Keith s’envoie une petite gorgée, qui lui arrache néanmoins une belle grimace :
-      « Ah putain…c’est vraiment pour la bonne cause…c’est trop dégueu ton truc… »

Djamel tend la main pour reprendre la fiole de potion magique :

-      « Bah vas-y, donne alors parce qu’on a pas qu’ça à faire. Y’a nos reines des neiges qui fondent dehors ! »
-      « Nan attends… »



Keith connaît la valeur de l’alcool en soirée, et il est prêt à faire un effort. Valeur d’usage bien sûr car sans lui, il faut être un monstre d’assurance pour avoir une seule chance de conclure au milieu de tous les morts de faim complètement pétés qui se frottent à tous les culs et finissent par flirter avec la moindre silhouette aux cheveux longs avant de connaître la forme de son chromosome 23 ; mais valeur d’échange aussi car il n’a pas envie de claquer 30€ pour s’envoyer la même dose d’alcool que celle qu’il y a dans un flash ! Il reprend donc deux petites gorgées, qui lui déforment à nouveau cruellement le visage. Djamel n’a plus qu’à finir cul-sec les deux doigts de whisky restants avant de jeter la bouteille dans la poubelle. Il se tourne alors vers le miroir, fait une petite vérif’ à son look, redonne du brio à sa coiffure en brosse avec un peu d’eau, arrange sa chemise pour qu’elle moule bien son torse tout sec, puis valide d’un tchip du coin de la bouche :

-      « Taille de beau gosse ! On y va mec ! »

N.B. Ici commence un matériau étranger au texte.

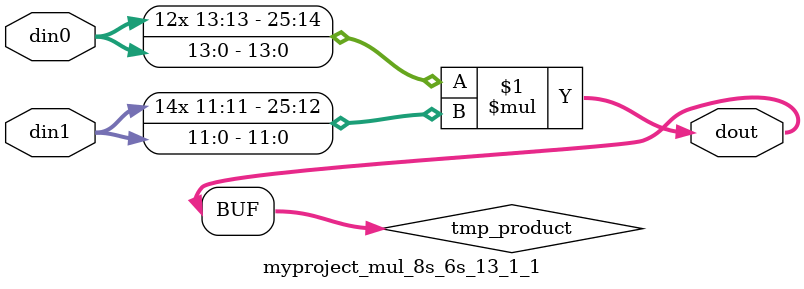
<source format=v>

`timescale 1 ns / 1 ps

  module myproject_mul_8s_6s_13_1_1(din0, din1, dout);
parameter ID = 1;
parameter NUM_STAGE = 0;
parameter din0_WIDTH = 14;
parameter din1_WIDTH = 12;
parameter dout_WIDTH = 26;

input [din0_WIDTH - 1 : 0] din0; 
input [din1_WIDTH - 1 : 0] din1; 
output [dout_WIDTH - 1 : 0] dout;

wire signed [dout_WIDTH - 1 : 0] tmp_product;













assign tmp_product = $signed(din0) * $signed(din1);








assign dout = tmp_product;







endmodule

</source>
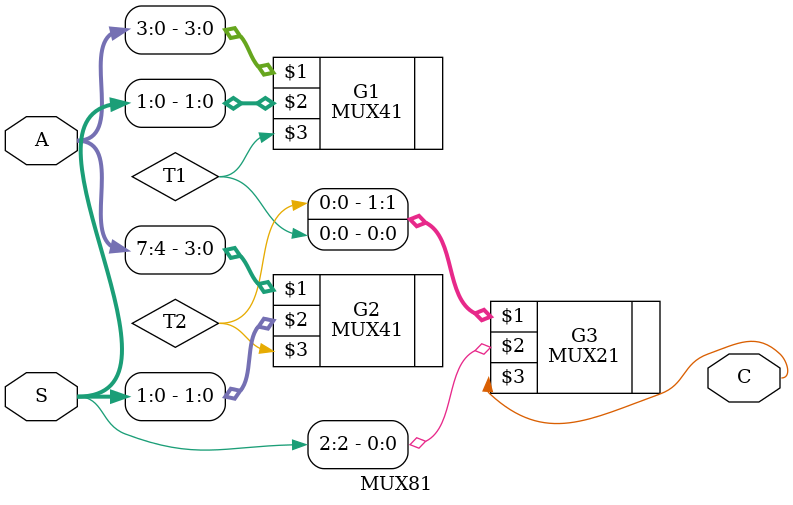
<source format=v>
`timescale 1ns / 1ps
module MUX81(
    input [7:0] A,
    input [2:0] S,
    output C
    );
	 
	 wire T1, T2;
	 
	 MUX41 G1(A[3:0], S[1:0], T1);
	 MUX41 G2(A[7:4], S[1:0], T2);
	 MUX21 G3({T2, T1}, S[2], C);

endmodule

</source>
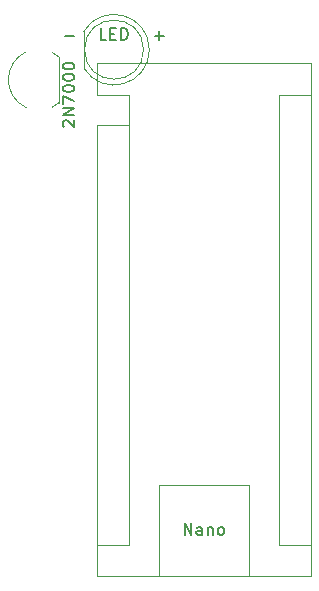
<source format=gto>
%TF.GenerationSoftware,KiCad,Pcbnew,(5.1.12)-1*%
%TF.CreationDate,2022-02-13T14:19:26+09:00*%
%TF.ProjectId,IRButton,49524275-7474-46f6-9e2e-6b696361645f,rev?*%
%TF.SameCoordinates,Original*%
%TF.FileFunction,Legend,Top*%
%TF.FilePolarity,Positive*%
%FSLAX46Y46*%
G04 Gerber Fmt 4.6, Leading zero omitted, Abs format (unit mm)*
G04 Created by KiCad (PCBNEW (5.1.12)-1) date 2022-02-13 14:19:26*
%MOMM*%
%LPD*%
G01*
G04 APERTURE LIST*
%ADD10C,0.150000*%
%ADD11C,0.120000*%
G04 APERTURE END LIST*
D10*
X49149047Y-77541428D02*
X49910952Y-77541428D01*
X56769047Y-77541428D02*
X57530952Y-77541428D01*
X57150000Y-77922380D02*
X57150000Y-77160476D01*
D11*
X64770000Y-115570000D02*
X64770000Y-123190000D01*
X57150000Y-115570000D02*
X64770000Y-115570000D01*
X57150000Y-123190000D02*
X57150000Y-115570000D01*
%TO.C,Nano*%
X69980000Y-79880000D02*
X51940000Y-79880000D01*
X69980000Y-123320000D02*
X69980000Y-79880000D01*
X51940000Y-123320000D02*
X69980000Y-123320000D01*
X54610000Y-120650000D02*
X51940000Y-120650000D01*
X54610000Y-85090000D02*
X54610000Y-120650000D01*
X54610000Y-85090000D02*
X51940000Y-85090000D01*
X67310000Y-120650000D02*
X69980000Y-120650000D01*
X67310000Y-82550000D02*
X67310000Y-120650000D01*
X67310000Y-82550000D02*
X69980000Y-82550000D01*
X51940000Y-79880000D02*
X51940000Y-82550000D01*
X51940000Y-85090000D02*
X51940000Y-123320000D01*
X54610000Y-82550000D02*
X51940000Y-82550000D01*
X54610000Y-85090000D02*
X54610000Y-82550000D01*
%TO.C,LED*%
X55840000Y-78740000D02*
G75*
G03*
X55840000Y-78740000I-2500000J0D01*
G01*
X50780000Y-77195000D02*
X50780000Y-80285000D01*
X56330000Y-78740462D02*
G75*
G03*
X50780000Y-77195170I-2990000J462D01*
G01*
X56330000Y-78739538D02*
G75*
G02*
X50780000Y-80284830I-2990000J-462D01*
G01*
%TO.C,2N7000*%
X48690000Y-83220000D02*
X48690000Y-79370000D01*
X48112045Y-83602631D02*
G75*
G03*
X48690000Y-83220000I-1122045J2322631D01*
G01*
X45891193Y-83636400D02*
G75*
G02*
X44390000Y-81280000I1098807J2356400D01*
G01*
X45891193Y-78923600D02*
G75*
G03*
X44390000Y-81280000I1098807J-2356400D01*
G01*
X48102264Y-78977617D02*
G75*
G02*
X48690000Y-79370000I-1112264J-2302383D01*
G01*
%TO.C,Nano*%
D10*
X59317142Y-119832380D02*
X59317142Y-118832380D01*
X59888571Y-119832380D01*
X59888571Y-118832380D01*
X60793333Y-119832380D02*
X60793333Y-119308571D01*
X60745714Y-119213333D01*
X60650476Y-119165714D01*
X60460000Y-119165714D01*
X60364761Y-119213333D01*
X60793333Y-119784761D02*
X60698095Y-119832380D01*
X60460000Y-119832380D01*
X60364761Y-119784761D01*
X60317142Y-119689523D01*
X60317142Y-119594285D01*
X60364761Y-119499047D01*
X60460000Y-119451428D01*
X60698095Y-119451428D01*
X60793333Y-119403809D01*
X61269523Y-119165714D02*
X61269523Y-119832380D01*
X61269523Y-119260952D02*
X61317142Y-119213333D01*
X61412380Y-119165714D01*
X61555238Y-119165714D01*
X61650476Y-119213333D01*
X61698095Y-119308571D01*
X61698095Y-119832380D01*
X62317142Y-119832380D02*
X62221904Y-119784761D01*
X62174285Y-119737142D01*
X62126666Y-119641904D01*
X62126666Y-119356190D01*
X62174285Y-119260952D01*
X62221904Y-119213333D01*
X62317142Y-119165714D01*
X62460000Y-119165714D01*
X62555238Y-119213333D01*
X62602857Y-119260952D01*
X62650476Y-119356190D01*
X62650476Y-119641904D01*
X62602857Y-119737142D01*
X62555238Y-119784761D01*
X62460000Y-119832380D01*
X62317142Y-119832380D01*
%TO.C,LED*%
X52697142Y-77922380D02*
X52220952Y-77922380D01*
X52220952Y-76922380D01*
X53030476Y-77398571D02*
X53363809Y-77398571D01*
X53506666Y-77922380D02*
X53030476Y-77922380D01*
X53030476Y-76922380D01*
X53506666Y-76922380D01*
X53935238Y-77922380D02*
X53935238Y-76922380D01*
X54173333Y-76922380D01*
X54316190Y-76970000D01*
X54411428Y-77065238D01*
X54459047Y-77160476D01*
X54506666Y-77350952D01*
X54506666Y-77493809D01*
X54459047Y-77684285D01*
X54411428Y-77779523D01*
X54316190Y-77874761D01*
X54173333Y-77922380D01*
X53935238Y-77922380D01*
%TO.C,2N7000*%
X49077619Y-85264285D02*
X49030000Y-85216666D01*
X48982380Y-85121428D01*
X48982380Y-84883333D01*
X49030000Y-84788095D01*
X49077619Y-84740476D01*
X49172857Y-84692857D01*
X49268095Y-84692857D01*
X49410952Y-84740476D01*
X49982380Y-85311904D01*
X49982380Y-84692857D01*
X49982380Y-84264285D02*
X48982380Y-84264285D01*
X49982380Y-83692857D01*
X48982380Y-83692857D01*
X48982380Y-83311904D02*
X48982380Y-82645238D01*
X49982380Y-83073809D01*
X48982380Y-82073809D02*
X48982380Y-81978571D01*
X49030000Y-81883333D01*
X49077619Y-81835714D01*
X49172857Y-81788095D01*
X49363333Y-81740476D01*
X49601428Y-81740476D01*
X49791904Y-81788095D01*
X49887142Y-81835714D01*
X49934761Y-81883333D01*
X49982380Y-81978571D01*
X49982380Y-82073809D01*
X49934761Y-82169047D01*
X49887142Y-82216666D01*
X49791904Y-82264285D01*
X49601428Y-82311904D01*
X49363333Y-82311904D01*
X49172857Y-82264285D01*
X49077619Y-82216666D01*
X49030000Y-82169047D01*
X48982380Y-82073809D01*
X48982380Y-81121428D02*
X48982380Y-81026190D01*
X49030000Y-80930952D01*
X49077619Y-80883333D01*
X49172857Y-80835714D01*
X49363333Y-80788095D01*
X49601428Y-80788095D01*
X49791904Y-80835714D01*
X49887142Y-80883333D01*
X49934761Y-80930952D01*
X49982380Y-81026190D01*
X49982380Y-81121428D01*
X49934761Y-81216666D01*
X49887142Y-81264285D01*
X49791904Y-81311904D01*
X49601428Y-81359523D01*
X49363333Y-81359523D01*
X49172857Y-81311904D01*
X49077619Y-81264285D01*
X49030000Y-81216666D01*
X48982380Y-81121428D01*
X48982380Y-80169047D02*
X48982380Y-80073809D01*
X49030000Y-79978571D01*
X49077619Y-79930952D01*
X49172857Y-79883333D01*
X49363333Y-79835714D01*
X49601428Y-79835714D01*
X49791904Y-79883333D01*
X49887142Y-79930952D01*
X49934761Y-79978571D01*
X49982380Y-80073809D01*
X49982380Y-80169047D01*
X49934761Y-80264285D01*
X49887142Y-80311904D01*
X49791904Y-80359523D01*
X49601428Y-80407142D01*
X49363333Y-80407142D01*
X49172857Y-80359523D01*
X49077619Y-80311904D01*
X49030000Y-80264285D01*
X48982380Y-80169047D01*
%TD*%
M02*

</source>
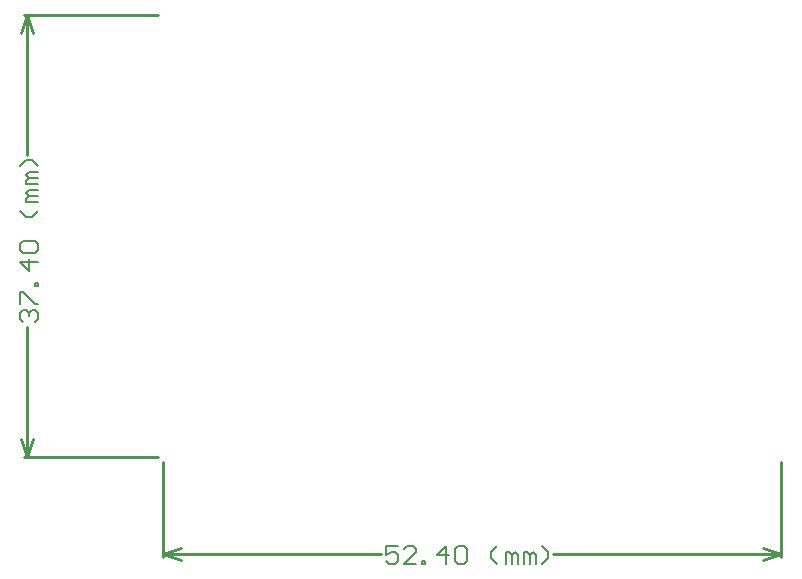
<source format=gm1>
%FSLAX44Y44*%
%MOMM*%
G71*
G01*
G75*
G04 Layer_Color=16711935*
%ADD10R,0.8000X0.4000*%
%ADD11O,0.8000X0.4000*%
%ADD12C,0.2000*%
%ADD13C,1.5000*%
%ADD14R,1.5000X1.5000*%
%ADD15R,1.5000X1.5000*%
%ADD16C,4.7600*%
%ADD17R,1.6900X1.6900*%
%ADD18C,1.6900*%
%ADD19C,1.0000*%
%ADD20C,1.3000*%
%ADD21C,1.2700*%
%ADD22C,1.0160*%
%ADD23C,1.9160*%
%ADD24C,4.2760*%
%ADD25C,2.1060*%
%ADD26C,1.5660*%
%ADD27C,1.7160*%
%ADD28C,1.7272*%
%ADD29C,0.1000*%
%ADD30C,0.2540*%
%ADD31C,0.1500*%
%ADD32C,0.2032*%
%ADD33R,1.0032X0.6032*%
%ADD34O,1.0032X0.6032*%
%ADD35C,1.7032*%
%ADD36R,1.7032X1.7032*%
%ADD37R,1.7032X1.7032*%
%ADD38C,4.9632*%
%ADD39R,1.8932X1.8932*%
%ADD40C,1.8932*%
%ADD41C,1.2032*%
%ADD42C,1.5032*%
%ADD43C,1.4732*%
%ADD44C,0.1524*%
D30*
X1045000Y690880D02*
Y770960D01*
X521000Y690880D02*
Y770960D01*
X851558Y693420D02*
X1045000D01*
X521000D02*
X706314D01*
X1029760Y698500D02*
X1045000Y693420D01*
X1029760Y688340D02*
X1045000Y693420D01*
X521000D02*
X536240Y688340D01*
X521000Y693420D02*
X536240Y698500D01*
X403860Y1149000D02*
X516960D01*
X403860Y775000D02*
X516960D01*
X406400Y1030558D02*
Y1149000D01*
Y775000D02*
Y885314D01*
X401320Y1133760D02*
X406400Y1149000D01*
X411480Y1133760D01*
X406400Y775000D02*
X411480Y790240D01*
X401320D02*
X406400Y775000D01*
D44*
X720535Y699513D02*
X710378D01*
Y691896D01*
X715456Y694435D01*
X717996D01*
X720535Y691896D01*
Y686818D01*
X717996Y684278D01*
X712917D01*
X710378Y686818D01*
X735770Y684278D02*
X725613D01*
X735770Y694435D01*
Y696974D01*
X733231Y699513D01*
X728152D01*
X725613Y696974D01*
X740848Y684278D02*
Y686818D01*
X743388D01*
Y684278D01*
X740848D01*
X761162D02*
Y699513D01*
X753544Y691896D01*
X763701D01*
X768779Y696974D02*
X771319Y699513D01*
X776397D01*
X778936Y696974D01*
Y686818D01*
X776397Y684278D01*
X771319D01*
X768779Y686818D01*
Y696974D01*
X804328Y684278D02*
X799249Y689357D01*
Y694435D01*
X804328Y699513D01*
X811945Y684278D02*
Y694435D01*
X814484D01*
X817024Y691896D01*
Y684278D01*
Y691896D01*
X819563Y694435D01*
X822102Y691896D01*
Y684278D01*
X827180D02*
Y694435D01*
X829720D01*
X832259Y691896D01*
Y684278D01*
Y691896D01*
X834798Y694435D01*
X837337Y691896D01*
Y684278D01*
X842415D02*
X847494Y689357D01*
Y694435D01*
X842415Y699513D01*
X402846Y889378D02*
X400307Y891917D01*
Y896996D01*
X402846Y899535D01*
X405385D01*
X407924Y896996D01*
Y894456D01*
Y896996D01*
X410463Y899535D01*
X413002D01*
X415541Y896996D01*
Y891917D01*
X413002Y889378D01*
X400307Y904613D02*
Y914770D01*
X402846D01*
X413002Y904613D01*
X415541D01*
Y919848D02*
X413002D01*
Y922387D01*
X415541D01*
Y919848D01*
Y940162D02*
X400307D01*
X407924Y932544D01*
Y942701D01*
X402846Y947779D02*
X400307Y950319D01*
Y955397D01*
X402846Y957936D01*
X413002D01*
X415541Y955397D01*
Y950319D01*
X413002Y947779D01*
X402846D01*
X415541Y983328D02*
X410463Y978249D01*
X405385D01*
X400307Y983328D01*
X415541Y990945D02*
X405385D01*
Y993484D01*
X407924Y996024D01*
X415541D01*
X407924D01*
X405385Y998563D01*
X407924Y1001102D01*
X415541D01*
Y1006180D02*
X405385D01*
Y1008720D01*
X407924Y1011259D01*
X415541D01*
X407924D01*
X405385Y1013798D01*
X407924Y1016337D01*
X415541D01*
Y1021415D02*
X410463Y1026494D01*
X405385D01*
X400307Y1021415D01*
M02*

</source>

Sans attendre la réponse de Keith, il sort des toilettes et se dirige vers le bar. Les doses de whisky prises dans la dernière demi-heure commencent à faire leur effet et Djamel est en train de changer d’état. Il ressent dans tout son corps la pulsation des basses, la chaleur de l’alcool est en train de diffuser en lui son sérum de confiance, c’est-à-dire de puissance et la musique et l’alcool sont en train de l’habiller de son uniforme favori : celui du clubber chaud bouillant ! 

Il marche la tête haute, le torse bombé, son regard perçant la foule coagulée pour aller côtoyer les horizons. Il bouscule un peu tout le monde avec une conviction extrême, comme si se frayer un chemin parmi la foule était une sorte de mission sacrée. Personne ne s’en formalise. Quand il croise une bombe, son regard redescend brutalement de l’horizon indéfini où il nébule pour aller se planter dans la fente d’un décolleté ou dans le poli d’un cul magiquement moulé. Personne ne s’en formalise.